一葉一楽

寺社百景

十輪院 ー 石仏との対話

2013-09-02 20:59:54 | 寺院

龕の中に納められた石造地蔵菩薩を本尊とする。弘安六年(1283年)完成の無住の「沙石集」によれば「福智院ノ地蔵モ、十輪院ノ地蔵モ、知足院ノ地蔵モ、マシテ市ノ地蔵ハ思ヒバシヨラセ給候ナ」と、南都の地蔵の霊仏として挙げられている(日本古典文学大系 渡辺綱也校柱「沙石集」 岩波書店 1966年5月)。十輪院は元飛鳥坊と称し元興寺子院の一つであったというが、「和州旧跡幽考」には「十輪院は弘法大師の開基と言う。さもあらめ。御堂などを石にてつくられけるが世の人のなすべき事とも見えず。
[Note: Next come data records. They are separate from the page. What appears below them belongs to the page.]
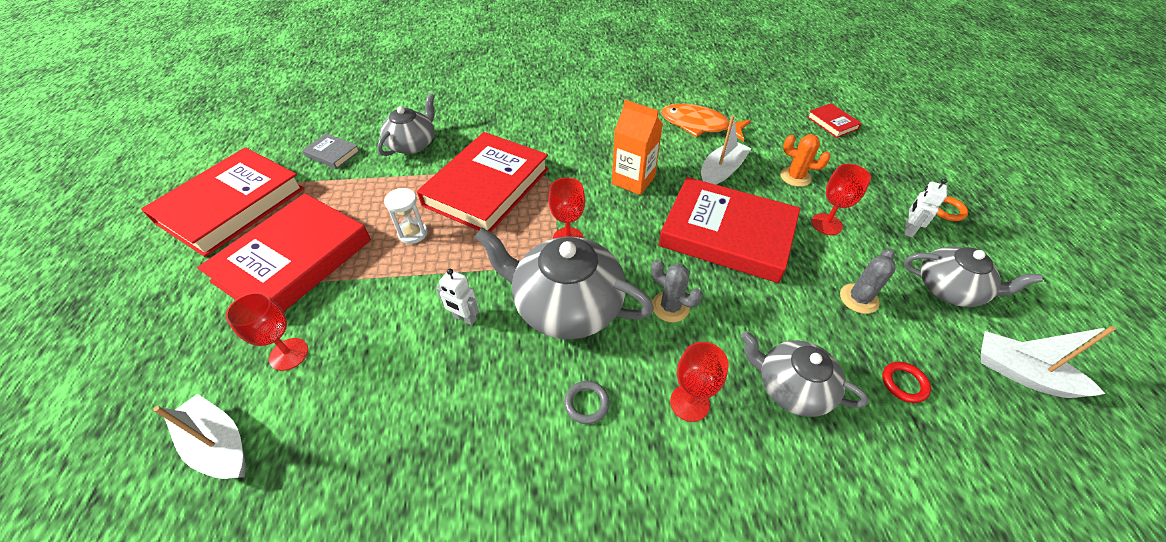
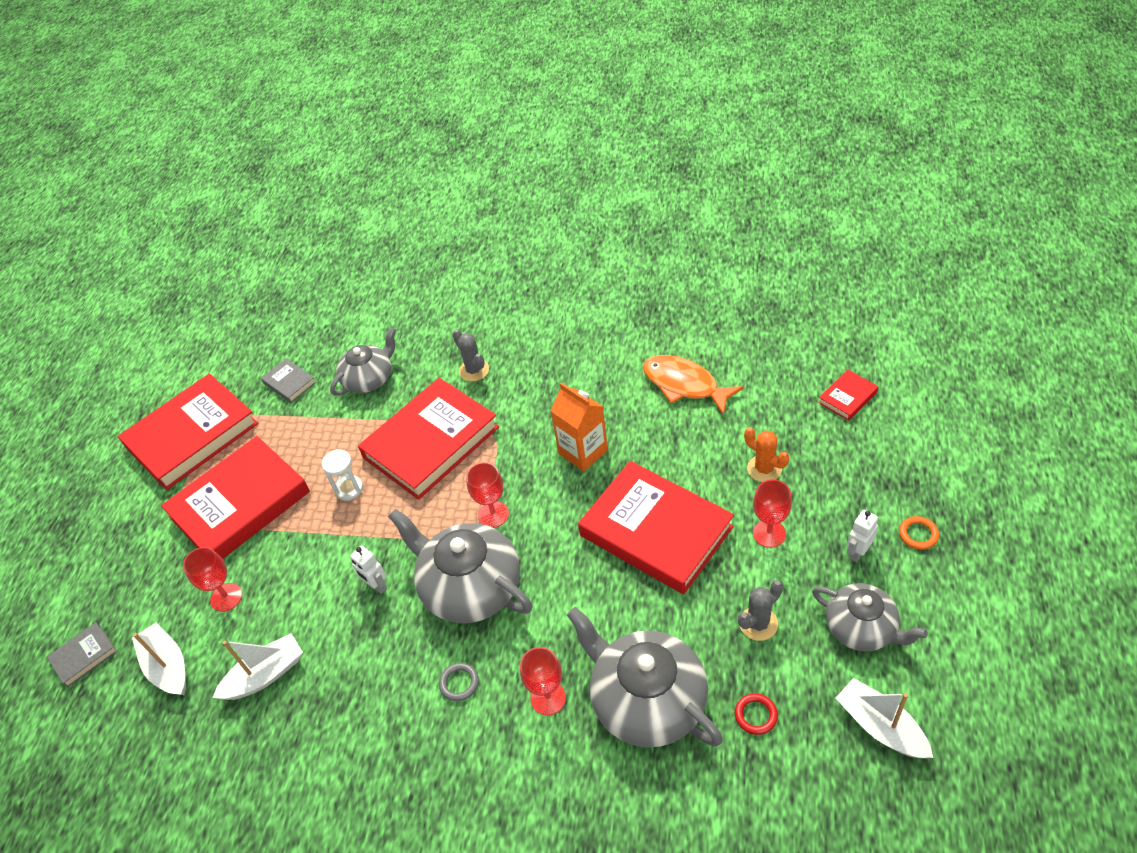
camera: 20 degrees right, 0 degrees up
grey cactus [651,260,703,322] -> grey cactus moved to [452,329,489,382]
white boat [701,115,751,185] -> white boat moved to [212,633,303,700]
grey teapot [741,331,869,417] -> grey teapot [567,607,723,748], size x1.60
red book [807,103,862,138] -> red book turned 60 degrees clockwise [818,370,878,421]
none -> grey book [47,622,117,687]

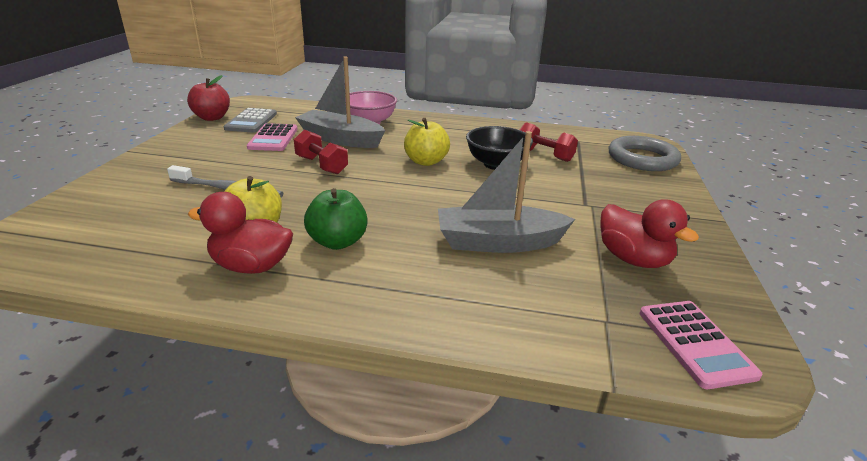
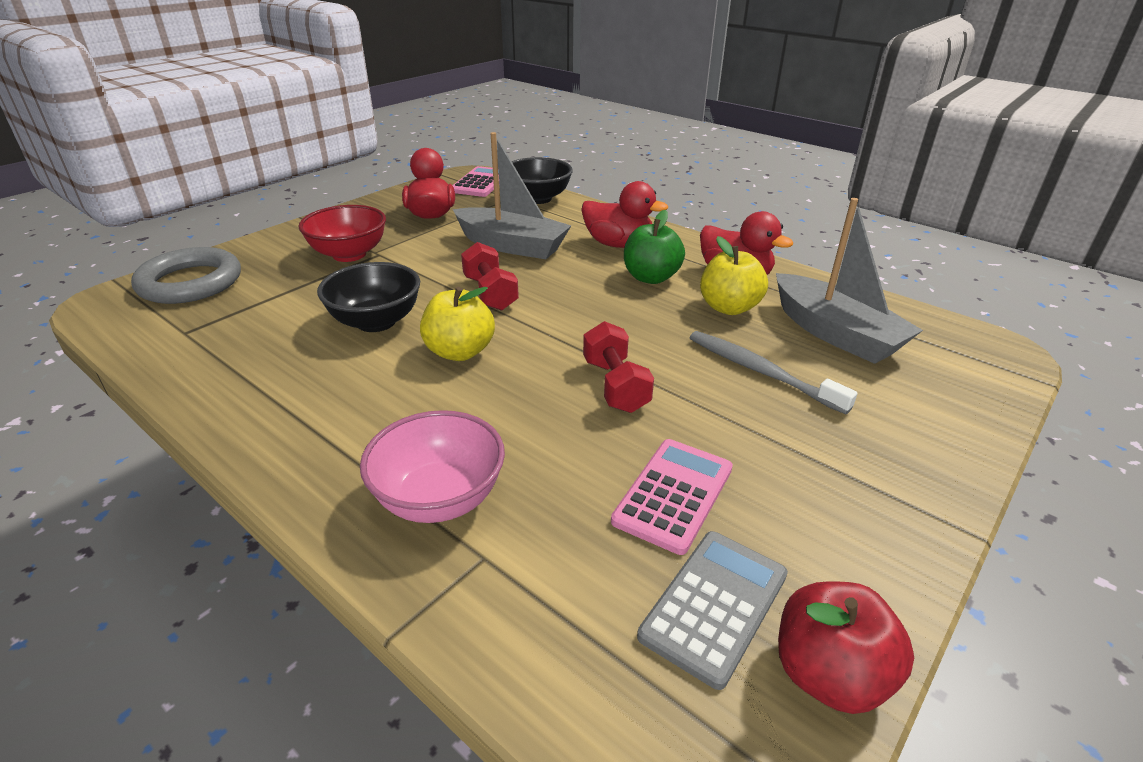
camera: 150 degrees left, 5 degrees up
grey boat [295,57,385,148] -> grey boat moved to [776,198,923,364]
red dumbbell [520,122,578,162] -> red dumbbell moved to [461,242,519,311]
none -> red bowl [298,205,386,262]
none -> black bowl [512,157,573,204]
none -> red duck [581,181,668,248]

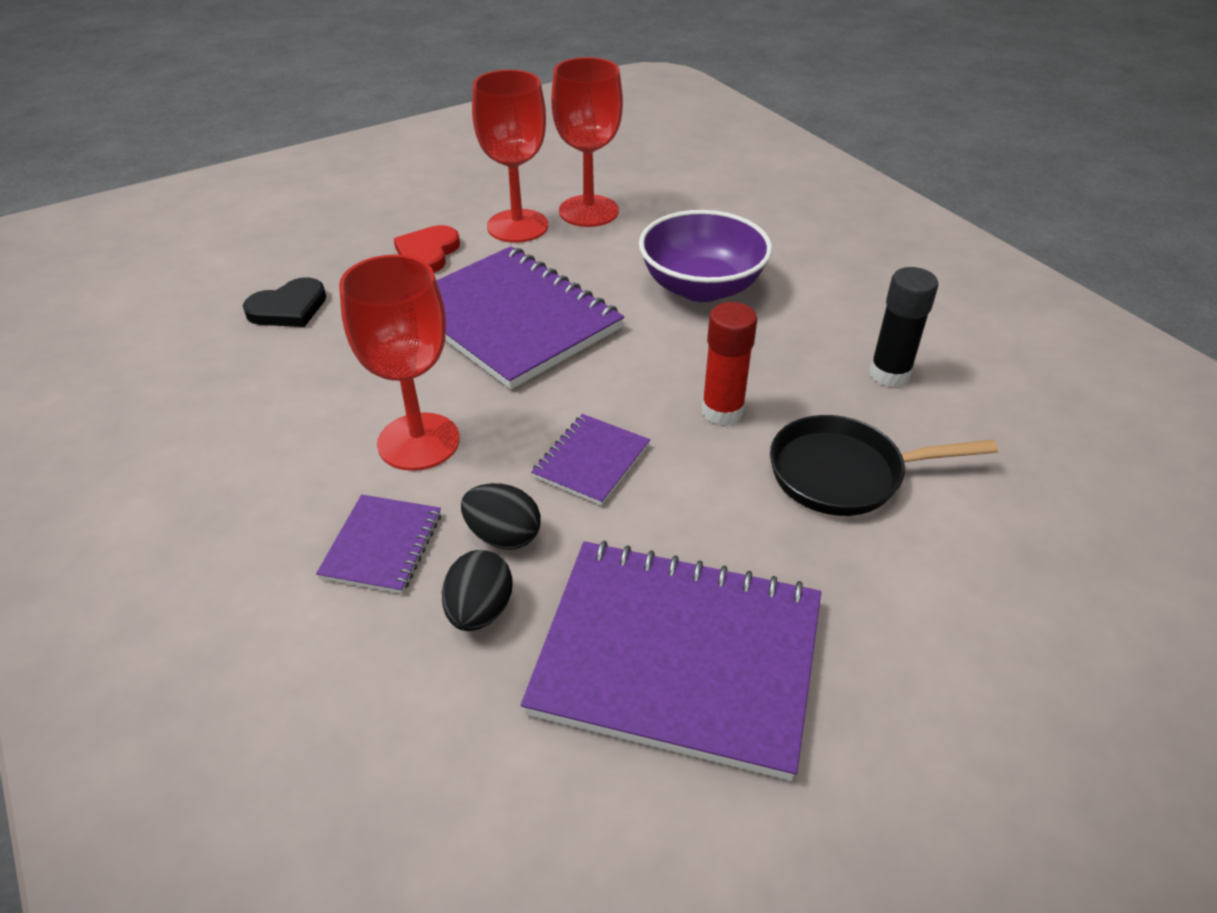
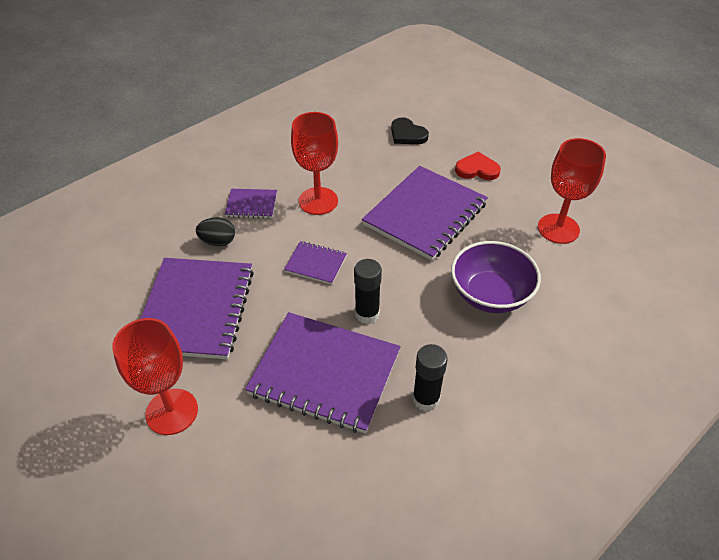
camera: 80 degrees right, 5 degrees up
black egg [461,483,541,550] -> none
red goblet [472,70,548,243] -> red goblet moved to [112,318,198,435]
red glue stick [702,302,757,426] -> black glue stick [354,259,382,324]
black pan [770,415,998,516] -> purple notebook [245,312,401,434]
その内に石仏の地蔵尊の三四尺ばかりなるを同じ石にぞつくりそえられたり」という。

                

                       南門

鎌倉時代は、東大寺再建に寄与した伊行末ら宋人の石工が奈良を中心に活躍した時期、この石仏龕もと思うのも一興である。嘗ての飛鳥坊の一隅に石仏龕が置かれたのであろう。地蔵信仰の興隆にともなって、その礼堂として現本堂が建てられ、十輪院というようになったのであろう。建てる時は寺ということを意識していたとは思えない、人の集まる場所、石仏を拝む場所、を用意することではなかったのか。板葺であったことがそれを物語っている。

                

                

             

同じく地蔵菩薩を本尊とする、また同時期に建てられたと見られる裳階がついた福智院と比べると、違いが際立つ。